Das ist eine bittere Geschichte, in der es darum geht, wie Menschen unschuldig schuldig und damit nicht fertig werden. Raffiniert wie ein Krimi aufgezogen – mit Hochspannung bis zum Schluss.

Die Jury (Jury-Mitglied Philipp Otto, der Schauspieler, las die Begründungen) meint:
„Martin Bauchs geschickte  Dramaturgie stellt an den Leser hohe Anforderungen…. (Seine) Figurenführung ist dabei stets überraschend, keine Figur ist durchschaubar, wir bekommen, wie in einem Krimi Indizien. Und gerade wenn wir glauben, Figur oder Situation erfasst zu haben, treten Wendungen ein, die Realität und Erfahrung für Zuschauer und Figuren brüchig werden lassen.  Nichts ist wie es scheint und am Ende ist alles ganz anders…Der äußere Krieg wird zu einem Krieg im Inneren, der nicht nur weit weg von uns, sondern mitten in unserer Gesellschaft tobt.“

„iMan“
Was ist schon normal? Oma Lore liebt den Computer, den iMan, Enkelin Anna ist lesbisch, Sohn Georg hat einer Thai-Transsexuellen die OP bezahlt… Spielerisch bis bitterböse geht die Autorin auf aktuelle Themen der Gesellschaft ein – und macht eine Komödie daraus.

Die Jury meint:
„In sehr anrührender und zugleich witziger Art und Weise führt Katharina Köller verschiedene Themen unserer Zeit geschickt zusammen. Die Frage nach Liebe und Sexualität im Alter sowie die Frage nach freud- und würdevollem Altern stehen ebenso im Raum, wie die Frage nach der Ersetzbarkeit des Menschen bzw. des menschlichen Kontaktes durch eine Maschine. Mit diesen Themen befragt Köller zugleich eine vermeintlich aufgeklärte und liberale Gesellschaft nach ihren Tabus. Katharina Köller entwickelt ihre Figuren stringent und lässt ihnen dennoch Raum für überraschende Wendungen und Entwicklungen. Die unaufdringliche Alltagssprache verleiht den Menschen in ihrer Geschichte eine große und authentische Lebendigkeit.“

„Tempelhofer Freiheit“
Um und auf dem Tempelhofer (ehemaligen) Flugfeld leben die Menschen „ihre“ Freiheit. Jeder eine andere. Traumtänzer einer auf Normen gegründeten Gesellschaft, die in die Katastrophe schliddern müssen.

Die Jury meint:
„Bei der „Tempelhofer Freiheit“ handelt es sich mit 81 kleingedruckten Seiten um das mit Abstand längste aller eingesandten Manuskripte… Die ‚Tempelhofer Freiheit‘ …ist von einer sprachlichen Kraft und Verdichtung, die gefangen nimmt…Man könnte ‚Tempelhofer Freiheit‘ den Preis schon für einen einzigen Akt geben, wenn er so stark ist wie sein erster: Eindringlicher, verzweifelter, realistischer, unentrinnbarer als hier ist das Leben – das auf einen Platz im Sessel zurückgeworfene Leben  – einer alten, kranken Frau kaum geschildert worden.“

 

Die Jury

Kathrin Brune, Dramaturgin und Studioleiterin am Chemnitzer Schauspiel, Silke Johanna Fischer (Regisseurin), Kerstin Decker (Autorin, Journalistin), Philipp Otto (Schauspieler), Johannes Schulze, Vorsitzender des Theaterfördervereins.

Die nächsten Termine:

Die mit dem 2. Und 3. Preis ausgezeichneten Stücke werden im Rahmen einer „NACHTSCHICHT.bühne frei“ am 11. Mai, 2o Uhr, als Lesung präsentiert.

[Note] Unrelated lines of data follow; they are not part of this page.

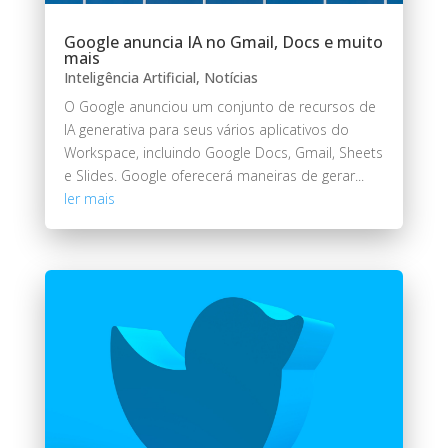
Google anuncia IA no Gmail, Docs e muito
mais
Inteligência Artificial
,
Notícias
O Google anunciou um conjunto de recursos de
IA generativa para seus vários aplicativos do
Workspace, incluindo Google Docs, Gmail, Sheets
e Slides. Google oferecerá maneiras de gerar...
ler mais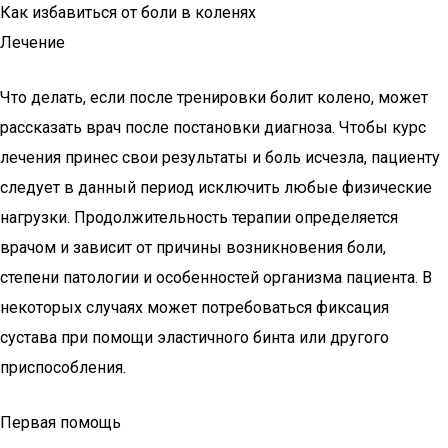
Как избавиться от боли в коленях
Лечение
Что делать, если после тренировки болит колено, может
рассказать врач после постановки диагноза. Чтобы курс
лечения принес свои результаты и боль исчезла, пациенту
следует в данный период исключить любые физические
нагрузки. Продолжительность терапии определяется
врачом и зависит от причины возникновения боли,
степени патологии и особенностей организма пациента. В
некоторых случаях может потребоваться фиксация
сустава при помощи эластичного бинта или другого
приспособления.
Первая помощь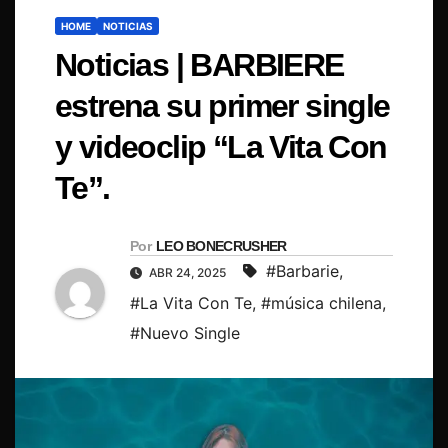
HOME
NOTICIAS
Noticias | BARBIERE
estrena su primer single
y videoclip “La Vita Con
Te”.
Por
LEO BONECRUSHER
#Barbarie
,
ABR 24, 2025
#La Vita Con Te
,
#música chilena
,
#Nuevo Single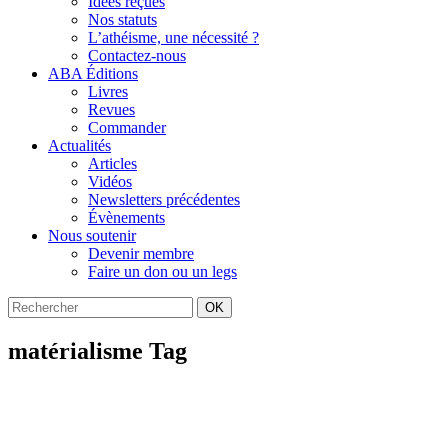
Idées reçues
Nos statuts
L’athéisme, une nécessité ?
Contactez-nous
ABA Éditions
Livres
Revues
Commander
Actualités
Articles
Vidéos
Newsletters précédentes
Évènements
Nous soutenir
Devenir membre
Faire un don ou un legs
OK
matérialisme Tag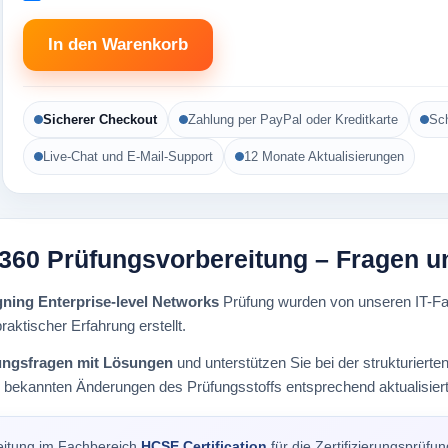
In den Warenkorb
Sicherer Checkout
Zahlung per PayPal oder Kreditkarte
Sch
Live-Chat und E-Mail-Support
12 Monate Aktualisierungen
-360 Prüfungsvorbereitung – Fragen u
ning Enterprise-level Networks
Prüfung wurden von unseren IT-Fac
raktischer Erfahrung erstellt.
ungsfragen mit Lösungen
und unterstützen Sie bei der strukturier
i bekannten Änderungen des Prüfungsstoffs entsprechend aktualisiert
eitung im Fachbereich
HCSE Certification
für die Zertifizierungsprüfu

„Die Erben des Galilei“ erleben ihre Uraufführung am 25. Mai 2014 im Schauspielhaus in der Regie von Silke Johanna Fischer.

Fortsetzung folgt:

Schauspieldirektor Carsten Knödler hat angekündigt, dass der Chemnitzer Theaterpreis auch künftig verliehen werden soll. Die Premiere des Preisträgerstücks soll 2015 schon im März sein.